Yes, I believe everyone would be better off being recognized solely as their biological sex. The medical procedures being touted as “gender transitions,” if they work at all, are in fact nothing more than cosmetic changes to people’s bodies. I’m proof of that.

But here’s the biggest thing: even if you could somehow argue the medical treatments are legitimate hormonal and surgical procedures, lying to the patient about being another sex based on the pseudoscience of gender identity and forcing everyone else to play along is nothing short of medical malpractice and legal fiction.

How did you decide to go from a non-binary person who has de-transitioned to somewhat of a public critic? Is your personal story well received?

First and foremost I had to do so because people were continuing to use my court decision to put more and more non-binary sex markers on state driver’s licenses, and they were also continuing to write about my court case in academic and legal journals. And this was occurring against a backdrop of readily available information on the internet, my Wikipedia page, and on my personal website explaining that I had reclaimed my birth sex. Some of these folks were intentionally casting me in a false light to advance gender ideology.

What are your expectations for the case SCOTUS is about to hear, R.G. & G.R. Harris Funeral Homes Inc. v. Equal Employment Opportunity Commission as it relates to your personal journey? Should gender identity be protected under the law like sex?

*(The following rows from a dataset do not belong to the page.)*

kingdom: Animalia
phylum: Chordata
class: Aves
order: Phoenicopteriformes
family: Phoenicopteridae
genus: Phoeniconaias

I think the justices will rule in favor of R.G. & G.R. Harris Funeral Homes and protect religious freedom because the male plaintiff, who claims to be a female is, in my opinion, the exact same thing as I am: A cross-dressing man that is sexually aroused by the image of himself as a woman. I sincerely believe that he and I both suffer from a transvestic disorder and with what Dr. Blanchard refers to as autogynephilia.

While I believe that autogynephilia is a mental health problem worthy of treatment and compassion, based on my experience I think it’s unworthy of public or employment accommodation, even if it has progressed to gender dysphoria.

Like myself, because the man in the case who now identifies as a woman’s transvestic disorder has apparently gone untreated for probably decades, and because quack theories about gender have been allowed to proliferate and infiltrate society and law, his sexual identity problem has apparently gotten so out of control that he now believes he’s a female. That’s unfortunate, but he’s not a woman and neither was I. So I feel the Supreme Court needs to set the nation straight about that in order to protect females and religious freedom.

We need to quit wasting so much time and resources and return to a clear-cut definition of biological sex because a lot of children are now being harmed by gender ideology too. As to whether gender should be protected under the law? The answer is no, because it’s based on nothing more than personal feelings, perceptions, stereotypes, and pseudoscience.